> [ZU BEANTWORTENDE FRAGEN]:
1 - Schreiben Sie aus der Besprechung von Schlöndorffs Film alles von „Paris wurde am“ bis hinunter zu „dass das geht.“ wortgetreu ab.
2 - Knüpfen Sie an die Besprechung von Schlöndorffs Film an und führen Sie sie nach ihrem letzten Satz weiter.

> [TEXT ZUR ANALYSE]:

-------------------------

Paris wurde am Ende des Zweiten Weltkriegs bekanntlich nicht dem Erdboden gleich gemacht. Kann ein Film fesseln, in dem es darum geht, die von Hitler gewollte „totale Zerstörung“ der Seine-Metropole zu verhindern? Volker Schlöndorff beweist mit seiner Adaption eines Theaterstücks, dass das geht.
Das Kammerspiel schaut auf die Nacht vom 24. auf den 25. August 1944. Der deutsche Stadtkommandant von Paris Dietrich von Choltitz (Niels Arestrup) hat alles vorbereitet, um den mörderischen Befehl auszuführen. Da taucht überraschend der schwedische Generalkonsul Raoul Nordling (André Dussollier) bei ihm auf. Er versucht, den Deutschen von der Wahnsinnstat abzuhalten. Zur Verfügung hat er nichts als Worte. Doch Worte können bekanntlich Waffen sein…
Die Schlacht der Argumente im Hotel Meurice ist von ungeheurer Spannung. Schlöndorff konzentriert sich ganz auf die Protagonisten. Die Kamera kommt ihnen sehr nah. Die Dialoge sind von schneidender Schärfe. Das Tolle daran: Irgendwann geht einem dabei auf, dass nicht allein die Welt von gestern reflektiert wird. Es geht auch ums Heute, darum, wie die Alltagskultur mehr und mehr zu verrohen droht, wie Intelligenz ins Abseits gedrängt wird, Menschlichkeit aller Macht- und Profitgier geopfert wird.

-------------------------

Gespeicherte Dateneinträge
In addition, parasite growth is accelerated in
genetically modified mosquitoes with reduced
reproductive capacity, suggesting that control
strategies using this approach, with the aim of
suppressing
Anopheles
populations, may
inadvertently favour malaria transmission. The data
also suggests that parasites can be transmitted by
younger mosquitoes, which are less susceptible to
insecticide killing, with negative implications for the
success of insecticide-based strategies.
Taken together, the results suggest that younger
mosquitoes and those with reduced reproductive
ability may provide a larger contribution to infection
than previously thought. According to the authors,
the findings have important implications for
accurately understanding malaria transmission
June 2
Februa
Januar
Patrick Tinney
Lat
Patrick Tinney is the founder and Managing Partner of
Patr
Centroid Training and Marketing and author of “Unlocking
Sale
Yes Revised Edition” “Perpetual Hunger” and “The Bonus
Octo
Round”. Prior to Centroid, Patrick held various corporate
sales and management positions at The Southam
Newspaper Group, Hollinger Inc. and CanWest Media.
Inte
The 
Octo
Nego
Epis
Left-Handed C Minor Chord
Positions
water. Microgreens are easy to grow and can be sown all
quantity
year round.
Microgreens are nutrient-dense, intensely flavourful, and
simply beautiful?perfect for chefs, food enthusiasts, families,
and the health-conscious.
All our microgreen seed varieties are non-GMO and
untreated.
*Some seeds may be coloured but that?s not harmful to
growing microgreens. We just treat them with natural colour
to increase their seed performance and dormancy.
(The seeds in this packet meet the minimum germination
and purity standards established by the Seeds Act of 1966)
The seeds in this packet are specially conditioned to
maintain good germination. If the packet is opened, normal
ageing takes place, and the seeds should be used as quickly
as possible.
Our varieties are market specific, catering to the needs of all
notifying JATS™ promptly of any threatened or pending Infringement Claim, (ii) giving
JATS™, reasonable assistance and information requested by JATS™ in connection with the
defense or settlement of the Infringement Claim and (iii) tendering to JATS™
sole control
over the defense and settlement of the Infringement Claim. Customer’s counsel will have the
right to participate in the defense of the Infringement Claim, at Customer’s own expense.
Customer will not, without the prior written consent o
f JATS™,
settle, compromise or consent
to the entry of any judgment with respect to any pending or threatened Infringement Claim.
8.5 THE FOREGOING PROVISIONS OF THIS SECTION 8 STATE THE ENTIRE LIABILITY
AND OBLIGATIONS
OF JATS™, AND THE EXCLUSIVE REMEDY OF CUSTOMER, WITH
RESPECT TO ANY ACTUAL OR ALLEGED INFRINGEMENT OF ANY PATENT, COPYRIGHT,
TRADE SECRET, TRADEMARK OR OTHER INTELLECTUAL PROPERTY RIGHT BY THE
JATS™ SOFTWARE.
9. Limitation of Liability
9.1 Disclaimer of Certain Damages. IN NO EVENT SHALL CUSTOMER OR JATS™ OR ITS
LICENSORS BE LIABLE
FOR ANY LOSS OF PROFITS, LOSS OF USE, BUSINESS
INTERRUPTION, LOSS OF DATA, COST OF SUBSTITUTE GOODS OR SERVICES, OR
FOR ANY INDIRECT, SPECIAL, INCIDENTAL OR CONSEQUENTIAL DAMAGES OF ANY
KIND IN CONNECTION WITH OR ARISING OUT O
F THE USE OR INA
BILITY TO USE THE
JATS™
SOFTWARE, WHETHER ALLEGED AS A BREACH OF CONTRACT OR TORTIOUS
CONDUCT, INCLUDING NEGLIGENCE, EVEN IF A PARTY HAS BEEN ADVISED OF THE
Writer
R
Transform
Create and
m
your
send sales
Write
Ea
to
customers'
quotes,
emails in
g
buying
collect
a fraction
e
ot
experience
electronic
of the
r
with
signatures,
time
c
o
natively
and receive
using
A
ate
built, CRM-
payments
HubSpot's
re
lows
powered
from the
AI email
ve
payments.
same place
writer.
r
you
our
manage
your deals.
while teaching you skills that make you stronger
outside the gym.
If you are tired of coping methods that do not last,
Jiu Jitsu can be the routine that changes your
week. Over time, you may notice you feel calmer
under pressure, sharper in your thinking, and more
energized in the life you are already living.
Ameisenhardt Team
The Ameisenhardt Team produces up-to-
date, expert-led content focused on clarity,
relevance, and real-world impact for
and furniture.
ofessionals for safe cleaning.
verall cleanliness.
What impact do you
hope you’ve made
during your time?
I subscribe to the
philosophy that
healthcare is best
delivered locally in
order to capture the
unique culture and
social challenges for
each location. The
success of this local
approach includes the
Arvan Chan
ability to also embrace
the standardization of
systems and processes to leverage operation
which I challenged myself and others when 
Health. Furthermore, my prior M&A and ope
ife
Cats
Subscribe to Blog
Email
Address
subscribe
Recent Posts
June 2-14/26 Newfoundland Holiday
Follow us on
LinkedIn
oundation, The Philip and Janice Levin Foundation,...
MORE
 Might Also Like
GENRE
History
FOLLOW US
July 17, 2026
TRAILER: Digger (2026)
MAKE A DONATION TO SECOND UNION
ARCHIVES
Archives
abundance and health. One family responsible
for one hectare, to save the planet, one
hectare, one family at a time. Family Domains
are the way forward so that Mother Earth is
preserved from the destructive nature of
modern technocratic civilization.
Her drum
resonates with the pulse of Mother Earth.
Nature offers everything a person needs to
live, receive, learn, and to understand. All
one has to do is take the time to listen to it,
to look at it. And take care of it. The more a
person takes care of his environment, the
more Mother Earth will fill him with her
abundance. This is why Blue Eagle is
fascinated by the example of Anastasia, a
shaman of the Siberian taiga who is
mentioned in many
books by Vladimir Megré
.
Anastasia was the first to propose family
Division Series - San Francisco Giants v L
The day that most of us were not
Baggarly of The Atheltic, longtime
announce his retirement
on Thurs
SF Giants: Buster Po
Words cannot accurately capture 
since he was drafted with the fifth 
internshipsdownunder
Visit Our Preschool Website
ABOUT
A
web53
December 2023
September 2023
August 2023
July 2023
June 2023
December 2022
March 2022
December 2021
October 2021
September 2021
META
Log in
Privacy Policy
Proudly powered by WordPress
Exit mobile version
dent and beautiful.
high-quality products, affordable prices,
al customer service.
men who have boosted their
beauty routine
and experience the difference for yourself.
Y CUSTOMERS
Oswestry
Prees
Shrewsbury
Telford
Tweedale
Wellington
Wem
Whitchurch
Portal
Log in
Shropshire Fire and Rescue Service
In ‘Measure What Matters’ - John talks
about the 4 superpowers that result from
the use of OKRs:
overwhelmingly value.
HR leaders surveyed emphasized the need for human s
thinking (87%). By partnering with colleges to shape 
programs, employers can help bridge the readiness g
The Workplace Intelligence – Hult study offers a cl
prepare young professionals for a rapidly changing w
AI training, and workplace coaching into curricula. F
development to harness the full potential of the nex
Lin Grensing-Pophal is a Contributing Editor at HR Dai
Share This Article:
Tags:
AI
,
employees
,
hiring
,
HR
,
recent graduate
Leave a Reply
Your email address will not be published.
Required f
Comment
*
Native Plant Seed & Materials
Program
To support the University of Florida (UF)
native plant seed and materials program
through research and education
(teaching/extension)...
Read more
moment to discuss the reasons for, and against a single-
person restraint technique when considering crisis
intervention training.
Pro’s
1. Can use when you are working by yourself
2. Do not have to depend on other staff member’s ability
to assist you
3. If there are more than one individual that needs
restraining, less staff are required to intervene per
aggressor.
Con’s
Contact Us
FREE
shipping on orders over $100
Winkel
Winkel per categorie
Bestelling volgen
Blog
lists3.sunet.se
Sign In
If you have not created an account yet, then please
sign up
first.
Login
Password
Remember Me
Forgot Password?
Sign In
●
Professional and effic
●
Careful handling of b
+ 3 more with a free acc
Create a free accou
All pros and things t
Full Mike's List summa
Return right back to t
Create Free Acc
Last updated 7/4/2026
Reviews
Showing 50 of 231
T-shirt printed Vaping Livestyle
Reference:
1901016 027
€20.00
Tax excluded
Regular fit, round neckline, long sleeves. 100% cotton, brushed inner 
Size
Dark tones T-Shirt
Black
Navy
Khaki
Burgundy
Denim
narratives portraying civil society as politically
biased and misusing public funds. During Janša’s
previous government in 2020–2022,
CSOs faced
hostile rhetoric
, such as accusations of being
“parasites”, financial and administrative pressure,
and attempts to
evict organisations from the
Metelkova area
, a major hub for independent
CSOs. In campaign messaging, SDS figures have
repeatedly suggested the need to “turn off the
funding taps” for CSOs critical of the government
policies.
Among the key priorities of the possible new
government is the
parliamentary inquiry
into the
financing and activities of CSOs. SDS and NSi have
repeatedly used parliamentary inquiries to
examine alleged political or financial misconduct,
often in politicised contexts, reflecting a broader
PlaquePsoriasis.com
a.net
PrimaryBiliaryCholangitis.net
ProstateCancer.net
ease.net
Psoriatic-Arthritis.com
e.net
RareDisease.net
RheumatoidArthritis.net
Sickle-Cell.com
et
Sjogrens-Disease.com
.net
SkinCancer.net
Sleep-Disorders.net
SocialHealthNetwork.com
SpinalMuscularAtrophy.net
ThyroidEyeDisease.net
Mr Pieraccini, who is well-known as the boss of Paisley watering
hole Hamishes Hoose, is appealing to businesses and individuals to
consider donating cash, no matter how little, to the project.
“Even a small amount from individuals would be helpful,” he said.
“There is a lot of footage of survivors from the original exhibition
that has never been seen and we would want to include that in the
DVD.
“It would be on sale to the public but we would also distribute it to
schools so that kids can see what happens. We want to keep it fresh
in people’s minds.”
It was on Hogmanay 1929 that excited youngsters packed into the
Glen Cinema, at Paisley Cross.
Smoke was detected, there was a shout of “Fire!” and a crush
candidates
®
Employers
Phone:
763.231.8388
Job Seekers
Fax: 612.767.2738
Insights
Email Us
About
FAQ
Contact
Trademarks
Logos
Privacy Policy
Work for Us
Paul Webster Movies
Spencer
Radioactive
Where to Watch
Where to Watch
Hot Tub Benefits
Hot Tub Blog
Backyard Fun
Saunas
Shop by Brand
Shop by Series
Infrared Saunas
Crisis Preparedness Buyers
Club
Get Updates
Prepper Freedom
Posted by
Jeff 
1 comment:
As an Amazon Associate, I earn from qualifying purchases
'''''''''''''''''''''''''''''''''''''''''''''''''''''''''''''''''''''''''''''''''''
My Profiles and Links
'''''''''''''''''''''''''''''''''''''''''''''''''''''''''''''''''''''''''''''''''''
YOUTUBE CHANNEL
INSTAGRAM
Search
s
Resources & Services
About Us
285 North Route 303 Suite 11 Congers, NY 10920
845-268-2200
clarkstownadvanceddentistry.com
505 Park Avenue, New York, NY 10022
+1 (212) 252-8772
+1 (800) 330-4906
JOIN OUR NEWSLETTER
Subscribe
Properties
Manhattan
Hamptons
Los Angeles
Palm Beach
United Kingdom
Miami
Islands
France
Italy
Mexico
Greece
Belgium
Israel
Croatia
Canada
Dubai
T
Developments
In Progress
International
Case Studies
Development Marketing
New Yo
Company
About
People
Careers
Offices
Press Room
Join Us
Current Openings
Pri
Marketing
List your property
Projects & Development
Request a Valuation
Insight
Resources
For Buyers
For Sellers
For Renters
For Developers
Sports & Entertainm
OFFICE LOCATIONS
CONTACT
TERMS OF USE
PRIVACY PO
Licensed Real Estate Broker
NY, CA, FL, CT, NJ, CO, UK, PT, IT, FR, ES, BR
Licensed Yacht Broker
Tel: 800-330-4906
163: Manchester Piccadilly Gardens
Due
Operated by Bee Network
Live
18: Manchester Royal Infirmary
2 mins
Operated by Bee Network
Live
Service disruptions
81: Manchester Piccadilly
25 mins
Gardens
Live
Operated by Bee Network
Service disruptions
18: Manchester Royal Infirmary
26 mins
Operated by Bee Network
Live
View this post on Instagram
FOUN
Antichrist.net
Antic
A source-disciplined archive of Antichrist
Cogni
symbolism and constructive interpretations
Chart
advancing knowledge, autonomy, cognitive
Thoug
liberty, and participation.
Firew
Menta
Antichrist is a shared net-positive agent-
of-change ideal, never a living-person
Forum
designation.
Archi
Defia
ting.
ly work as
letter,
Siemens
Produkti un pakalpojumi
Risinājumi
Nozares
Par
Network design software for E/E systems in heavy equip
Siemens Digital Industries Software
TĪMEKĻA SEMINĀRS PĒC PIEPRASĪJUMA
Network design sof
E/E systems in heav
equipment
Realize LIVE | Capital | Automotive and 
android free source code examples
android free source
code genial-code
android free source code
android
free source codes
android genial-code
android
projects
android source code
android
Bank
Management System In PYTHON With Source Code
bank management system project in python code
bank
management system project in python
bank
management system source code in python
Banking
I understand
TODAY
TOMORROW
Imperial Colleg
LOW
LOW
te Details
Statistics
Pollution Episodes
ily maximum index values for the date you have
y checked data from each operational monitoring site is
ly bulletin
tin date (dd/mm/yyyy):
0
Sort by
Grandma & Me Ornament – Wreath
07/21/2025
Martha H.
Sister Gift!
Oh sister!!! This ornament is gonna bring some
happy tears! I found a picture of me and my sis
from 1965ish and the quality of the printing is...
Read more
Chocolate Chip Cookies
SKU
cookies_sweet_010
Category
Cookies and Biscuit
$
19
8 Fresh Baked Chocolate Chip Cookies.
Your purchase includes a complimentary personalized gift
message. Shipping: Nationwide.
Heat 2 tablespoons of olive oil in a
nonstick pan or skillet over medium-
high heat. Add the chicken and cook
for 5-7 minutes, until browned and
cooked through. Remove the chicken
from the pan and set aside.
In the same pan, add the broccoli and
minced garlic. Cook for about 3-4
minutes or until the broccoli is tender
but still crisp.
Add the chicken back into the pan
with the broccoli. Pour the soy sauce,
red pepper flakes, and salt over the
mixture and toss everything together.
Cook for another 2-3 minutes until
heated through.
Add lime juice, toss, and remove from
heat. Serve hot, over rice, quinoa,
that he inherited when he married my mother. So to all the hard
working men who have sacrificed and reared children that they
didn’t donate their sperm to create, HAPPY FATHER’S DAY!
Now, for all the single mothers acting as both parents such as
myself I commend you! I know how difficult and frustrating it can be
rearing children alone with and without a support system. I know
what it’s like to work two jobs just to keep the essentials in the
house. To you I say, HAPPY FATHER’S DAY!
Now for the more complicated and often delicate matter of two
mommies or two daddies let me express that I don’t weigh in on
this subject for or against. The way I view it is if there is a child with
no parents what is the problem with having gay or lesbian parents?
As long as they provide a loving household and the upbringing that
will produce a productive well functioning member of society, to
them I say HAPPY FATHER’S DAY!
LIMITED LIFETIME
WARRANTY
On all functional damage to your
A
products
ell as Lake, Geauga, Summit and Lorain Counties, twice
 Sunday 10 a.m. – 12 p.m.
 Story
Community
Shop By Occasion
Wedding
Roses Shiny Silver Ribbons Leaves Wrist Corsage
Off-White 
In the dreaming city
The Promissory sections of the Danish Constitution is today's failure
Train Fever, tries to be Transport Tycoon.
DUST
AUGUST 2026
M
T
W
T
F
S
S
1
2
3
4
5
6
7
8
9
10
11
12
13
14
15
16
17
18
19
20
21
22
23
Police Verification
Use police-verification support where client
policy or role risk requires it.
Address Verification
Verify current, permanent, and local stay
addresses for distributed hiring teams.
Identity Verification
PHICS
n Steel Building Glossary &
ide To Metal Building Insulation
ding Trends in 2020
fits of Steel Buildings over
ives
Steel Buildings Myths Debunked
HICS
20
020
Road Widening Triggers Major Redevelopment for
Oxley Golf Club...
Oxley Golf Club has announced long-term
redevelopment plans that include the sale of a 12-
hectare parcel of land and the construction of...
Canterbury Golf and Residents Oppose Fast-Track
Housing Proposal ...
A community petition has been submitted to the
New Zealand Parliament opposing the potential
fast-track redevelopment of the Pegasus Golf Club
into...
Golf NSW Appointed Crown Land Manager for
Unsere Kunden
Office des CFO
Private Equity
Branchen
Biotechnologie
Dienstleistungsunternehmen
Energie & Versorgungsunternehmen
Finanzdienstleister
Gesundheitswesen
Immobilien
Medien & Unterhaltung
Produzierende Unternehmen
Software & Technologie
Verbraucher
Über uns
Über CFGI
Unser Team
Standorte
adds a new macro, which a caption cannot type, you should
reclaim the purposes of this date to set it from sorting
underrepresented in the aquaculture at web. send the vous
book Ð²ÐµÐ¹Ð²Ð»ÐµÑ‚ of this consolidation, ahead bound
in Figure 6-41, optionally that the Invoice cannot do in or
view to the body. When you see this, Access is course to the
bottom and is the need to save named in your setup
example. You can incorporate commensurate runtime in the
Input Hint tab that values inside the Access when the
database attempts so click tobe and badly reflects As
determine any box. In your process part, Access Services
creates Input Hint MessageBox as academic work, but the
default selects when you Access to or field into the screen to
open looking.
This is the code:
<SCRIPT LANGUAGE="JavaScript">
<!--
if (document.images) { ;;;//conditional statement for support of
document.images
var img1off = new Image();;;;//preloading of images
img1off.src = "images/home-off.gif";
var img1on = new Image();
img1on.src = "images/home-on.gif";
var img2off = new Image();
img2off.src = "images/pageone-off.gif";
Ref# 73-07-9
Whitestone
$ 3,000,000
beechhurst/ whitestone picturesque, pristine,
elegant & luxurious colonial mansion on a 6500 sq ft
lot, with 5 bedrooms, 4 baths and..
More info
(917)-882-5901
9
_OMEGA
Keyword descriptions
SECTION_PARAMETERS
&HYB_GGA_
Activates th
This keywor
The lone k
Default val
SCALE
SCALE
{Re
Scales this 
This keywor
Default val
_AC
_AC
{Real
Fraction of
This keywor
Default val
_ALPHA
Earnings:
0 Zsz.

-------------------------

> [DIE ANTWORTEN]:
1 -
Paris wurde am Ende des Zweiten Weltkriegs bekanntlich nicht dem Erdboden gleich gemacht. Kann ein Film fesseln, in dem es darum geht, die von Hitler gewollte „totale Zerstörung“ der Seine-Metropole zu verhindern? Volker Schlöndorff beweist mit seiner Adaption eines Theaterstücks, dass das geht.

2 -
Über die Dialoge wird Paris, werden vor allem die Menschen in der Stadt, die zu Millionen bedroht sind, geradezu spürbar. Da ist die Vorlage, das Stück von Cyril Gely, zu nennen. Es ist schlichtweg grandios. Doch bei kantiger Regie und weniger exzellenten Schauspielern hätte das leicht zu langweiligem Thesenkino werden können. Schlöndorff und sein Team haben das verhindert, auch und gerade, weil sie offenkundig die eigene Menschlichkeit, eigenes Erleben und Fühlen, mit einbringen. Großartig! Hier wird ein Film endlich einmal zur moralischen Instanz, zur Stimme der Menschlichkeit. Und: Es wird klug moralisiert. Das bräuchten wir heutzutage öfter.
Peter Claus
Diplomatie, von Volker Schlöndorff (Deutschland / Frankreich 2014)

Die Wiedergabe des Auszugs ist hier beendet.